### REQUIREMENTS
Write each line out exactly, leaving none out.

### Extracted data entries
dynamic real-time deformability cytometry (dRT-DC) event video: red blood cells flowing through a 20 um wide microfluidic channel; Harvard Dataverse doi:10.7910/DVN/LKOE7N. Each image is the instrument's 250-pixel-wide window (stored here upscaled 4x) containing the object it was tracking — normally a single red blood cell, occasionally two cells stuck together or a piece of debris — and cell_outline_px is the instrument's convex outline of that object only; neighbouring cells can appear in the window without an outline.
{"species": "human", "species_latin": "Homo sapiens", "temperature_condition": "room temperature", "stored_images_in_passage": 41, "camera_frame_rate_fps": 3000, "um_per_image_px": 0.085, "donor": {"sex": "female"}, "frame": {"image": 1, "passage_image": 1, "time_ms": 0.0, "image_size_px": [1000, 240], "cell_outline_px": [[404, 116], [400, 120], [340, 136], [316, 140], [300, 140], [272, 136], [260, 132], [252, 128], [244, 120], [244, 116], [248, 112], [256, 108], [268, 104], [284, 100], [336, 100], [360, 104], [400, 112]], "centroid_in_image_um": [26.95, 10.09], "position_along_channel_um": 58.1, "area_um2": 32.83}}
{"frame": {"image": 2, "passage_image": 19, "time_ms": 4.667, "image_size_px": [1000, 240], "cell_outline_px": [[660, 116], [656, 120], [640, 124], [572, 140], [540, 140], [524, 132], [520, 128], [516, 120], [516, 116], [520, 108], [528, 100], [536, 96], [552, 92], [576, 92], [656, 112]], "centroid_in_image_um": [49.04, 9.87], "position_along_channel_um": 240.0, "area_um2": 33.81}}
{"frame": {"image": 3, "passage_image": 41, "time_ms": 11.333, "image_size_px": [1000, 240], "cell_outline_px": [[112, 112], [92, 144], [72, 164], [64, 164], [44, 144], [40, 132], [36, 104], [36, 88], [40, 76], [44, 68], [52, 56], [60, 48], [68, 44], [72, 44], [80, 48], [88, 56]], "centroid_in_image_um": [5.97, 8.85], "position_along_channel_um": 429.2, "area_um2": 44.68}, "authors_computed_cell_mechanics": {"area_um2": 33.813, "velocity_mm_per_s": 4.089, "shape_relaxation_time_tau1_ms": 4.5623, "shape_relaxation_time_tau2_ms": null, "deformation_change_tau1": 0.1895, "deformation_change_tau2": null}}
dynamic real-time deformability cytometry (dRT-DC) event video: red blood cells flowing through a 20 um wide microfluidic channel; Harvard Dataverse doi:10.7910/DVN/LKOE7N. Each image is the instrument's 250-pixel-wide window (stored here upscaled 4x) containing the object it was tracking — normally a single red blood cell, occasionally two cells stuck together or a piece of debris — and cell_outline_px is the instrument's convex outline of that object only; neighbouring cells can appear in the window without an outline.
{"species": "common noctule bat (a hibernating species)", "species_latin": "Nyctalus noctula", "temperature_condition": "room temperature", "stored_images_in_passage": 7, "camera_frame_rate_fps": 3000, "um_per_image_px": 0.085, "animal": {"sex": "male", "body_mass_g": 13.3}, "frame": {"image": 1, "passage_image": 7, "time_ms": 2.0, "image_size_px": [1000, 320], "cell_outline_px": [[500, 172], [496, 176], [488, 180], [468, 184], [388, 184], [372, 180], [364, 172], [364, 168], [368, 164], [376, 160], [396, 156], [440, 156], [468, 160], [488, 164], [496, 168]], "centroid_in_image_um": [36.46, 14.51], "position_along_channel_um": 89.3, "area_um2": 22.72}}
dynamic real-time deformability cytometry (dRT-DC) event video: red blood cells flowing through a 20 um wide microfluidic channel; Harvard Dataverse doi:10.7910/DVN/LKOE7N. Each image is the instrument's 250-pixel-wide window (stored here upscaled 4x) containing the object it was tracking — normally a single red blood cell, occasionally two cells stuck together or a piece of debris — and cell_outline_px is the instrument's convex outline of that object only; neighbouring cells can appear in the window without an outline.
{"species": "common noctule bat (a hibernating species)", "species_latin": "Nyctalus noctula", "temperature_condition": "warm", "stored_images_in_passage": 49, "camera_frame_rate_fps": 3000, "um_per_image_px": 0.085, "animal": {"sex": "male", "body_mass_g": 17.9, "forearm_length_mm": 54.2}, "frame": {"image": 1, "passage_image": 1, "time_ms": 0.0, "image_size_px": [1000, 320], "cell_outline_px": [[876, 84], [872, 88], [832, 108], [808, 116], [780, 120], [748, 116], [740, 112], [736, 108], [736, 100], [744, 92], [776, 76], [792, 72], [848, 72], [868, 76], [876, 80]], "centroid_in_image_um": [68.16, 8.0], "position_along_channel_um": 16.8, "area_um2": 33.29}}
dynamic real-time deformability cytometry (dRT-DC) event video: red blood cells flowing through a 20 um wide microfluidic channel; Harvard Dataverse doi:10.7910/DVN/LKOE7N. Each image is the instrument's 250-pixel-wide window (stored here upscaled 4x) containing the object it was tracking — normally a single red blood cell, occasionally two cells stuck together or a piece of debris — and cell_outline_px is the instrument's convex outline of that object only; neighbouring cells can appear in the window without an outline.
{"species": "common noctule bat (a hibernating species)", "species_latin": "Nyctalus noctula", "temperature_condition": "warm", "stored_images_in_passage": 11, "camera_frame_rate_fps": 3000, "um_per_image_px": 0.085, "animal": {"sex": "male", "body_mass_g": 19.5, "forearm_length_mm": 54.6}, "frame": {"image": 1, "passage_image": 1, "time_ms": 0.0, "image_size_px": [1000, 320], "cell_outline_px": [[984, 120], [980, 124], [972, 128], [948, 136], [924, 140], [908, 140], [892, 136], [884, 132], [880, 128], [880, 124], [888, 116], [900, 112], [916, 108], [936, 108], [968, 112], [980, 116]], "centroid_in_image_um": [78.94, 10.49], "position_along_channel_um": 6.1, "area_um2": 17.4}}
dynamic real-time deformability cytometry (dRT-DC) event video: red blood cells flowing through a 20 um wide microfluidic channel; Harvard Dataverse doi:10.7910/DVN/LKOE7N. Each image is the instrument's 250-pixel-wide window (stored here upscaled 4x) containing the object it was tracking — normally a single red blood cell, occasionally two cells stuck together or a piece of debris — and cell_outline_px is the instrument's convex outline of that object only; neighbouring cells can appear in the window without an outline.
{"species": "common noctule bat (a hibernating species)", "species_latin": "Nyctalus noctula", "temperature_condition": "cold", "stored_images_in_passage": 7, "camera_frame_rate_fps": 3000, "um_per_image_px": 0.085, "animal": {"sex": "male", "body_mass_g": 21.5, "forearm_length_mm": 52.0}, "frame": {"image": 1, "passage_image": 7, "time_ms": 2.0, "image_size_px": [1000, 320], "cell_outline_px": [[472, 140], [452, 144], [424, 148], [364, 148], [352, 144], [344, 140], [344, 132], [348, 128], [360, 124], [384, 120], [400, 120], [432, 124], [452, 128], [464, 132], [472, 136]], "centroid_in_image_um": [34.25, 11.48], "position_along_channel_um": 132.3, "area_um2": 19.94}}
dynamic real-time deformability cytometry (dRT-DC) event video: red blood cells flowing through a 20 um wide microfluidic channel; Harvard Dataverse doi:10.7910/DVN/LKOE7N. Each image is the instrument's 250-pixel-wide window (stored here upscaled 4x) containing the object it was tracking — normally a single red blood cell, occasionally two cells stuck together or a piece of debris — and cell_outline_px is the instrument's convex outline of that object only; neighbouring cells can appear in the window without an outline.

### RESPONSE BELOW
dynamic real-time deformability cytometry (dRT-DC) event video: red blood cells flowing through a 20 um wide microfluidic channel; Harvard Dataverse doi:10.7910/DVN/LKOE7N. Each image is the instrument's 250-pixel-wide window (stored here upscaled 4x) containing the object it was tracking — normally a single red blood cell, occasionally two cells stuck together or a piece of debris — and cell_outline_px is the instrument's convex outline of that object only; neighbouring cells can appear in the window without an outline.
{"species": "human", "species_latin": "Homo sapiens", "temperature_condition": "room temperature", "stored_images_in_passage": 41, "camera_frame_rate_fps": 3000, "um_per_image_px": 0.085, "donor": {"sex": "female"}, "frame": {"image": 1, "passage_image": 1, "time_ms": 0.0, "image_size_px": [1000, 240], "cell_outline_px": [[404, 116], [400, 120], [340, 136], [316, 140], [300, 140], [272, 136], [260, 132], [252, 128], [244, 120], [244, 116], [248, 112], [256, 108], [268, 104], [284, 100], [336, 100], [360, 104], [400, 112]], "centroid_in_image_um": [26.95, 10.09], "position_along_channel_um": 58.1, "area_um2": 32.83}}
{"frame": {"image": 2, "passage_image": 19, "time_ms": 4.667, "image_size_px": [1000, 240], "cell_outline_px": [[660, 116], [656, 120], [640, 124], [572, 140], [540, 140], [524, 132], [520, 128], [516, 120], [516, 116], [520, 108], [528, 100], [536, 96], [552, 92], [576, 92], [656, 112]], "centroid_in_image_um": [49.04, 9.87], "position_along_channel_um": 240.0, "area_um2": 33.81}}
{"frame": {"image": 3, "passage_image": 41, "time_ms": 11.333, "image_size_px": [1000, 240], "cell_outline_px": [[112, 112], [92, 144], [72, 164], [64, 164], [44, 144], [40, 132], [36, 104], [36, 88], [40, 76], [44, 68], [52, 56], [60, 48], [68, 44], [72, 44], [80, 48], [88, 56]], "centroid_in_image_um": [5.97, 8.85], "position_along_channel_um": 429.2, "area_um2": 44.68}, "authors_computed_cell_mechanics": {"area_um2": 33.813, "velocity_mm_per_s": 4.089, "shape_relaxation_time_tau1_ms": 4.5623, "shape_relaxation_time_tau2_ms": null, "deformation_change_tau1": 0.1895, "deformation_change_tau2": null}}
dynamic real-time deformability cytometry (dRT-DC) event video: red blood cells flowing through a 20 um wide microfluidic channel; Harvard Dataverse doi:10.7910/DVN/LKOE7N. Each image is the instrument's 250-pixel-wide window (stored here upscaled 4x) containing the object it was tracking — normally a single red blood cell, occasionally two cells stuck together or a piece of debris — and cell_outline_px is the instrument's convex outline of that object only; neighbouring cells can appear in the window without an outline.
{"species": "common noctule bat (a hibernating species)", "species_latin": "Nyctalus noctula", "temperature_condition": "room temperature", "stored_images_in_passage": 7, "camera_frame_rate_fps": 3000, "um_per_image_px": 0.085, "animal": {"sex": "male", "body_mass_g": 13.3}, "frame": {"image": 1, "passage_image": 7, "time_ms": 2.0, "image_size_px": [1000, 320], "cell_outline_px": [[500, 172], [496, 176], [488, 180], [468, 184], [388, 184], [372, 180], [364, 172], [364, 168], [368, 164], [376, 160], [396, 156], [440, 156], [468, 160], [488, 164], [496, 168]], "centroid_in_image_um": [36.46, 14.51], "position_along_channel_um": 89.3, "area_um2": 22.72}}
dynamic real-time deformability cytometry (dRT-DC) event video: red blood cells flowing through a 20 um wide microfluidic channel; Harvard Dataverse doi:10.7910/DVN/LKOE7N. Each image is the instrument's 250-pixel-wide window (stored here upscaled 4x) containing the object it was tracking — normally a single red blood cell, occasionally two cells stuck together or a piece of debris — and cell_outline_px is the instrument's convex outline of that object only; neighbouring cells can appear in the window without an outline.
{"species": "common noctule bat (a hibernating species)", "species_latin": "Nyctalus noctula", "temperature_condition": "warm", "stored_images_in_passage": 49, "camera_frame_rate_fps": 3000, "um_per_image_px": 0.085, "animal": {"sex": "male", "body_mass_g": 17.9, "forearm_length_mm": 54.2}, "frame": {"image": 1, "passage_image": 1, "time_ms": 0.0, "image_size_px": [1000, 320], "cell_outline_px": [[876, 84], [872, 88], [832, 108], [808, 116], [780, 120], [748, 116], [740, 112], [736, 108], [736, 100], [744, 92], [776, 76], [792, 72], [848, 72], [868, 76], [876, 80]], "centroid_in_image_um": [68.16, 8.0], "position_along_channel_um": 16.8, "area_um2": 33.29}}
dynamic real-time deformability cytometry (dRT-DC) event video: red blood cells flowing through a 20 um wide microfluidic channel; Harvard Dataverse doi:10.7910/DVN/LKOE7N. Each image is the instrument's 250-pixel-wide window (stored here upscaled 4x) containing the object it was tracking — normally a single red blood cell, occasionally two cells stuck together or a piece of debris — and cell_outline_px is the instrument's convex outline of that object only; neighbouring cells can appear in the window without an outline.
{"species": "common noctule bat (a hibernating species)", "species_latin": "Nyctalus noctula", "temperature_condition": "warm", "stored_images_in_passage": 11, "camera_frame_rate_fps": 3000, "um_per_image_px": 0.085, "animal": {"sex": "male", "body_mass_g": 19.5, "forearm_length_mm": 54.6}, "frame": {"image": 1, "passage_image": 1, "time_ms": 0.0, "image_size_px": [1000, 320], "cell_outline_px": [[984, 120], [980, 124], [972, 128], [948, 136], [924, 140], [908, 140], [892, 136], [884, 132], [880, 128], [880, 124], [888, 116], [900, 112], [916, 108], [936, 108], [968, 112], [980, 116]], "centroid_in_image_um": [78.94, 10.49], "position_along_channel_um": 6.1, "area_um2": 17.4}}
dynamic real-time deformability cytometry (dRT-DC) event video: red blood cells flowing through a 20 um wide microfluidic channel; Harvard Dataverse doi:10.7910/DVN/LKOE7N. Each image is the instrument's 250-pixel-wide window (stored here upscaled 4x) containing the object it was tracking — normally a single red blood cell, occasionally two cells stuck together or a piece of debris — and cell_outline_px is the instrument's convex outline of that object only; neighbouring cells can appear in the window without an outline.
{"species": "common noctule bat (a hibernating species)", "species_latin": "Nyctalus noctula", "temperature_condition": "cold", "stored_images_in_passage": 7, "camera_frame_rate_fps": 3000, "um_per_image_px": 0.085, "animal": {"sex": "male", "body_mass_g": 21.5, "forearm_length_mm": 52.0}, "frame": {"image": 1, "passage_image": 7, "time_ms": 2.0, "image_size_px": [1000, 320], "cell_outline_px": [[472, 140], [452, 144], [424, 148], [364, 148], [352, 144], [344, 140], [344, 132], [348, 128], [360, 124], [384, 120], [400, 120], [432, 124], [452, 128], [464, 132], [472, 136]], "centroid_in_image_um": [34.25, 11.48], "position_along_channel_um": 132.3, "area_um2": 19.94}}
dynamic real-time deformability cytometry (dRT-DC) event video: red blood cells flowing through a 20 um wide microfluidic channel; Harvard Dataverse doi:10.7910/DVN/LKOE7N. Each image is the instrument's 250-pixel-wide window (stored here upscaled 4x) containing the object it was tracking — normally a single red blood cell, occasionally two cells stuck together or a piece of debris — and cell_outline_px is the instrument's convex outline of that object only; neighbouring cells can appear in the window without an outline.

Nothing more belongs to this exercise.